There’s so much to love about Prime Video’s Good Omens. A delightful adaptation of the popular Neil Gaiman and Terry Pratchett novel of the same name, the series is romantic, thoughtful, hilarious, and heartfelt by turns. The story of the almost-apocalypse and what comes afterward, it wrestles with big concepts like destiny, free will, and forgiveness, all framed through the lens of an unorthodox relationship between an angel and a demon whose love for one another is a key to saving the world.
As anyone who has watched Good Omens already knows, nothing about this series works without the pair of lead performances at its center. Stars David Tennant and Michael Sheen—who play the demon Crowley and the angel Aziraphale, respectively—have the kind of lighting-in-a-bottle chemistry that’s the stuff of legend, and their characters’ every interaction conveys both their deep affection for one another and the Earth they’ve made their home. Their romance is the emotional linchpin around which most of the series turns, and their heartbreaking separation in the Season 2 finale is so devastating precisely because we’ve seen how necessary the two are to each other’s lives.
But it’s Sheen’s performance in that final scene that really twists the knife. As Aziraphale’s face crumples following his and Crowley’s long-awaited kiss, the actor manages to convey what feels like every possible human emotion in the span of less than thirty seconds as the angel realizes what he has both had and just lost. The moment is emotionally brutal to watch, particularly after sitting through five and a half episodes of Aziraphale looking as lovestruck as the lead in any rom-com. Sheen makes it all look effortless, shifting from giddy joy to devastated longing and everything in between, and we really don’t talk enough about how powerful and underrated his work in this series truly is.
Though he’s half of the central duo that makes Good Omens tick, Sheen’s role often tends to get overshadowed by his co-star’s. It’s not difficult to see why, given that Tennant gets to spend most of the show swanning around in tight trousers looking like the Platonic ideal of the charming bad boy, complete with flaming red hair and dramatic eyewear. Tennant also benefits from Crowley’s much more sympathetic emotional arc. I mean, it’s hard not to love a cynical demon with a heart of gold who’s been pining after his angelic best friend for literal millennia even after being cast out from Heaven. Of course, viewers are drawn to that—likely a lot more easily than the story of an angel who’s simply trying the best he can to do the right thing as he wrestles with his role in God’s Ineffable Plan. Plus, let’s be real, Tennant’s sizeable Doctor Who fanbase certainly doesn’t hurt his character’s popularity.

### [SOURCE MATERIAL]
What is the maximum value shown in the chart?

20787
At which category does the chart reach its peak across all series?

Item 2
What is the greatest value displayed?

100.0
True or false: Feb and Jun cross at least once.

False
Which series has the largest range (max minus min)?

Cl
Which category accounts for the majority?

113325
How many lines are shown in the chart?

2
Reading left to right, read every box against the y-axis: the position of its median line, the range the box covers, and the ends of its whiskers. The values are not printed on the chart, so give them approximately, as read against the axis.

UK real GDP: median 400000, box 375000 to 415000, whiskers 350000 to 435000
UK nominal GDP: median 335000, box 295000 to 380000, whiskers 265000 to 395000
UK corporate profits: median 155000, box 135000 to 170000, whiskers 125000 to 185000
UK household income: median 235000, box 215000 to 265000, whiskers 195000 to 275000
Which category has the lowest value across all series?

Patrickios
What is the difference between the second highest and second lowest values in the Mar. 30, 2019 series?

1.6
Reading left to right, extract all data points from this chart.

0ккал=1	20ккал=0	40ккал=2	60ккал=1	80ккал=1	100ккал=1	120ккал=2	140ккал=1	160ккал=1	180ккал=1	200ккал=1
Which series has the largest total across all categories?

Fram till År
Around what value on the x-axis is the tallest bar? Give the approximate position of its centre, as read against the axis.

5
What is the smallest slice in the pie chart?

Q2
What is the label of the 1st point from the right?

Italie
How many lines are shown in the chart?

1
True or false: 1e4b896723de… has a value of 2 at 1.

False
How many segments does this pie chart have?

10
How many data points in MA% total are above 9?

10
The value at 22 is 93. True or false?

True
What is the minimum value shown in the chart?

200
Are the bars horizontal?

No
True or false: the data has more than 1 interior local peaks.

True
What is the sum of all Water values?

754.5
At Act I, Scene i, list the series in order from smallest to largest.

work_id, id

### [TASKS TO CARRY OUT]
1) In the Good Omens review, which character does Michael Sheen play?
2) Do these statements agree with the Good Omens review? Answer yes or no for each and quote the deciding words. (a) The series is adapted from a novel by Neil Gaiman and Terry Pratchett. (b) The separation of Crowley and Aziraphale comes in the Season 1 finale. (c) According to the review, Crowley's emotional arc is less sympathetic than Aziraphale's.
3) Please rewrite a passage of the Good Omens review with "chemistry" switched to "rapport". Begin at the words "As anyone who" and stop after "each other’s lives.".

### [RESULTS IN ORDER]
1) The angel Aziraphale.

2)
(a) Yes: "A delightful adaptation of the popular Neil Gaiman and Terry Pratchett novel of the same name"
(b) No: "their heartbreaking separation in the Season 2 finale"
(c) No: "Tennant also benefits from Crowley’s much more sympathetic emotional arc."

3)
As anyone who has watched Good Omens already knows, nothing about this series works without the pair of lead performances at its center. Stars David Tennant and Michael Sheen—who play the demon Crowley and the angel Aziraphale, respectively—have the kind of lighting-in-a-bottle rapport that’s the stuff of legend, and their characters’ every interaction conveys both their deep affection for one another and the Earth they’ve made their home. Their romance is the emotional linchpin around which most of the series turns, and their heartbreaking separation in the Season 2 finale is so devastating precisely because we’ve seen how necessary the two are to each other’s lives.